Task statement =>
Render the part of the material that opens with the line containing "אנחנו משתמשים בקובצי" and closes with the line containing "cyberlord.at" as a JSON list of strings, one string per line, leaving out blank lines.

====== Information supplied ======

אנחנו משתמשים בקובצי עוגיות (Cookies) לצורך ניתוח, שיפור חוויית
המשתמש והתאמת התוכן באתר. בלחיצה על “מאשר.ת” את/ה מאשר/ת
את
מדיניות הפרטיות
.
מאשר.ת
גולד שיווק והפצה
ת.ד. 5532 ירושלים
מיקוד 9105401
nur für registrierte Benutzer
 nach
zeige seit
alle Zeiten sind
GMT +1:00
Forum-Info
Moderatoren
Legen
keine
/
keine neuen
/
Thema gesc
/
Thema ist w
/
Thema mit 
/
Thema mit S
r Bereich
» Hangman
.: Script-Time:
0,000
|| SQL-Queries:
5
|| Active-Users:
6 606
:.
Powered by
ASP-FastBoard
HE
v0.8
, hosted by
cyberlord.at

======
====== Information supplied ======

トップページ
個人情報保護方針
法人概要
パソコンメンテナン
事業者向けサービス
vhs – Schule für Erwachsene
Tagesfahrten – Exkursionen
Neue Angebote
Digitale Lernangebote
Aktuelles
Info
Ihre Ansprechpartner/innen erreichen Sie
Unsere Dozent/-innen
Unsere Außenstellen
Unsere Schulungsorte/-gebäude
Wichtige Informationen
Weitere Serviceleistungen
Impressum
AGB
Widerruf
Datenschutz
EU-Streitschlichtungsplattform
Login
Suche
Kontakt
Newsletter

======

Exercise output =>
[
  "אנחנו משתמשים בקובצי עוגיות (Cookies) לצורך ניתוח, שיפור חוויית",
  "המשתמש והתאמת התוכן באתר. בלחיצה על “מאשר.ת” את/ה מאשר/ת",
  "את",
  "מדיניות הפרטיות",
  ".",
  "מאשר.ת",
  "גולד שיווק והפצה",
  "ת.ד. 5532 ירושלים",
  "מיקוד 9105401",
  "nur für registrierte Benutzer",
  " nach",
  "zeige seit",
  "alle Zeiten sind",
  "GMT +1:00",
  "Forum-Info",
  "Moderatoren",
  "Legen",
  "keine",
  "/",
  "keine neuen",
  "/",
  "Thema gesc",
  "/",
  "Thema ist w",
  "/",
  "Thema mit ",
  "/",
  "Thema mit S",
  "r Bereich",
  "» Hangman",
  ".: Script-Time:",
  "0,000",
  "|| SQL-Queries:",
  "5",
  "|| Active-Users:",
  "6 606",
  ":.",
  "Powered by",
  "ASP-FastBoard",
  "HE",
  "v0.8",
  ", hosted by",
  "cyberlord.at"
]